━━━━━ Entries supplied ━━━━━

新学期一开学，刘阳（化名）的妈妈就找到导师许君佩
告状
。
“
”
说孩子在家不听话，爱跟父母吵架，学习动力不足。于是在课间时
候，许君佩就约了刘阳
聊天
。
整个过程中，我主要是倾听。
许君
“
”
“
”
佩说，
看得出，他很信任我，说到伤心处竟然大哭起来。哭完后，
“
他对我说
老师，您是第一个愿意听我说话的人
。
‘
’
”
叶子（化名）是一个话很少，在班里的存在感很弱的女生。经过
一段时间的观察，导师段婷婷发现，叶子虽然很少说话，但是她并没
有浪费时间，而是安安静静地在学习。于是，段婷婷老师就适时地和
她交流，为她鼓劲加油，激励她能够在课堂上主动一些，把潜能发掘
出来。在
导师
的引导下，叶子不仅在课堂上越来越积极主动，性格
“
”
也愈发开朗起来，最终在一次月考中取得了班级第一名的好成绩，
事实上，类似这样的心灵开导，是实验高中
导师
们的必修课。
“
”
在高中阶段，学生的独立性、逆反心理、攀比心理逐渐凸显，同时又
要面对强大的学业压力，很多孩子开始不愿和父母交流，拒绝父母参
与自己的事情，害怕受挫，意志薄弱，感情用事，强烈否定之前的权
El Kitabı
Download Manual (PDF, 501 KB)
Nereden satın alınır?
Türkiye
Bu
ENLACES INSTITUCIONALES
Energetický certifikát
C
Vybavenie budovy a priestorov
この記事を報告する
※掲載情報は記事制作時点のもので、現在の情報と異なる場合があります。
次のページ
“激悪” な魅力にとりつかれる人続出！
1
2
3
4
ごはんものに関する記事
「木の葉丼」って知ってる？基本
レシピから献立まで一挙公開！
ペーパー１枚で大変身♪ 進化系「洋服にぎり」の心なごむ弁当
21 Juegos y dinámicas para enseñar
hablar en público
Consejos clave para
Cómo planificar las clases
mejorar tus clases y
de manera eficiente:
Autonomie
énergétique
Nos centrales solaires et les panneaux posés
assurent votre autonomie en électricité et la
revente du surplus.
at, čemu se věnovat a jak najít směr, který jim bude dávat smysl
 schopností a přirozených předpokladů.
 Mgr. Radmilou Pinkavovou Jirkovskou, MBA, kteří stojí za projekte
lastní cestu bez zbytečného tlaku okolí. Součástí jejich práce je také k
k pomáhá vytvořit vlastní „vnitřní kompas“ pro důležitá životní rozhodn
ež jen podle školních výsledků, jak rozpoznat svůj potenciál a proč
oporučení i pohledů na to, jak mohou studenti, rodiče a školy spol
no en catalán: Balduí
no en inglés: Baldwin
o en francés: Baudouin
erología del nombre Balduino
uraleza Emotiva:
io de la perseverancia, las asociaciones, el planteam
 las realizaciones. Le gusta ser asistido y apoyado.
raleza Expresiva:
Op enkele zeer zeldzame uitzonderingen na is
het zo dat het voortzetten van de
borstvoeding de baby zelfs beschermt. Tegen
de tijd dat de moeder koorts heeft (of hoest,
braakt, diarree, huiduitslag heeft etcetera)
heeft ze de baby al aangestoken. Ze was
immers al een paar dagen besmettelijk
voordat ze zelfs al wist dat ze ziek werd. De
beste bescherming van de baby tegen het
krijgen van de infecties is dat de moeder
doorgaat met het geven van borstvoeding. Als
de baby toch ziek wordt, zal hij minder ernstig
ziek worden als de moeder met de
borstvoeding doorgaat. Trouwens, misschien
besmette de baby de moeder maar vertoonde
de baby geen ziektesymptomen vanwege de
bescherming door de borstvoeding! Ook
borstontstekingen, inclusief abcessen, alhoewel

━━━━━

Line by line, print the records above exactly as they stand.

- [Output of the task]
新学期一开学，刘阳（化名）的妈妈就找到导师许君佩
告状
。
“
”
说孩子在家不听话，爱跟父母吵架，学习动力不足。于是在课间时
候，许君佩就约了刘阳
聊天
。
整个过程中，我主要是倾听。
许君
“
”
“
”
佩说，
看得出，他很信任我，说到伤心处竟然大哭起来。哭完后，
“
他对我说
老师，您是第一个愿意听我说话的人
。
‘
’
”
叶子（化名）是一个话很少，在班里的存在感很弱的女生。经过
一段时间的观察，导师段婷婷发现，叶子虽然很少说话，但是她并没
有浪费时间，而是安安静静地在学习。于是，段婷婷老师就适时地和
她交流，为她鼓劲加油，激励她能够在课堂上主动一些，把潜能发掘
出来。在
导师
的引导下，叶子不仅在课堂上越来越积极主动，性格
“
”
也愈发开朗起来，最终在一次月考中取得了班级第一名的好成绩，
事实上，类似这样的心灵开导，是实验高中
导师
们的必修课。
“
”
在高中阶段，学生的独立性、逆反心理、攀比心理逐渐凸显，同时又
要面对强大的学业压力，很多孩子开始不愿和父母交流，拒绝父母参
与自己的事情，害怕受挫，意志薄弱，感情用事，强烈否定之前的权
El Kitabı
Download Manual (PDF, 501 KB)
Nereden satın alınır?
Türkiye
Bu
ENLACES INSTITUCIONALES
Energetický certifikát
C
Vybavenie budovy a priestorov
この記事を報告する
※掲載情報は記事制作時点のもので、現在の情報と異なる場合があります。
次のページ
“激悪” な魅力にとりつかれる人続出！
1
2
3
4
ごはんものに関する記事
「木の葉丼」って知ってる？基本
レシピから献立まで一挙公開！
ペーパー１枚で大変身♪ 進化系「洋服にぎり」の心なごむ弁当
21 Juegos y dinámicas para enseñar
hablar en público
Consejos clave para
Cómo planificar las clases
mejorar tus clases y
de manera eficiente:
Autonomie
énergétique
Nos centrales solaires et les panneaux posés
assurent votre autonomie en électricité et la
revente du surplus.
at, čemu se věnovat a jak najít směr, který jim bude dávat smysl
 schopností a přirozených předpokladů.
 Mgr. Radmilou Pinkavovou Jirkovskou, MBA, kteří stojí za projekte
lastní cestu bez zbytečného tlaku okolí. Součástí jejich práce je také k
k pomáhá vytvořit vlastní „vnitřní kompas“ pro důležitá životní rozhodn
ež jen podle školních výsledků, jak rozpoznat svůj potenciál a proč
oporučení i pohledů na to, jak mohou studenti, rodiče a školy spol
no en catalán: Balduí
no en inglés: Baldwin
o en francés: Baudouin
erología del nombre Balduino
uraleza Emotiva:
io de la perseverancia, las asociaciones, el planteam
 las realizaciones. Le gusta ser asistido y apoyado.
raleza Expresiva:
Op enkele zeer zeldzame uitzonderingen na is
het zo dat het voortzetten van de
borstvoeding de baby zelfs beschermt. Tegen
de tijd dat de moeder koorts heeft (of hoest,
braakt, diarree, huiduitslag heeft etcetera)
heeft ze de baby al aangestoken. Ze was
immers al een paar dagen besmettelijk
voordat ze zelfs al wist dat ze ziek werd. De
beste bescherming van de baby tegen het
krijgen van de infecties is dat de moeder
doorgaat met het geven van borstvoeding. Als
de baby toch ziek wordt, zal hij minder ernstig
ziek worden als de moeder met de
borstvoeding doorgaat. Trouwens, misschien
besmette de baby de moeder maar vertoonde
de baby geen ziektesymptomen vanwege de
bescherming door de borstvoeding! Ook
borstontstekingen, inclusief abcessen, alhoewel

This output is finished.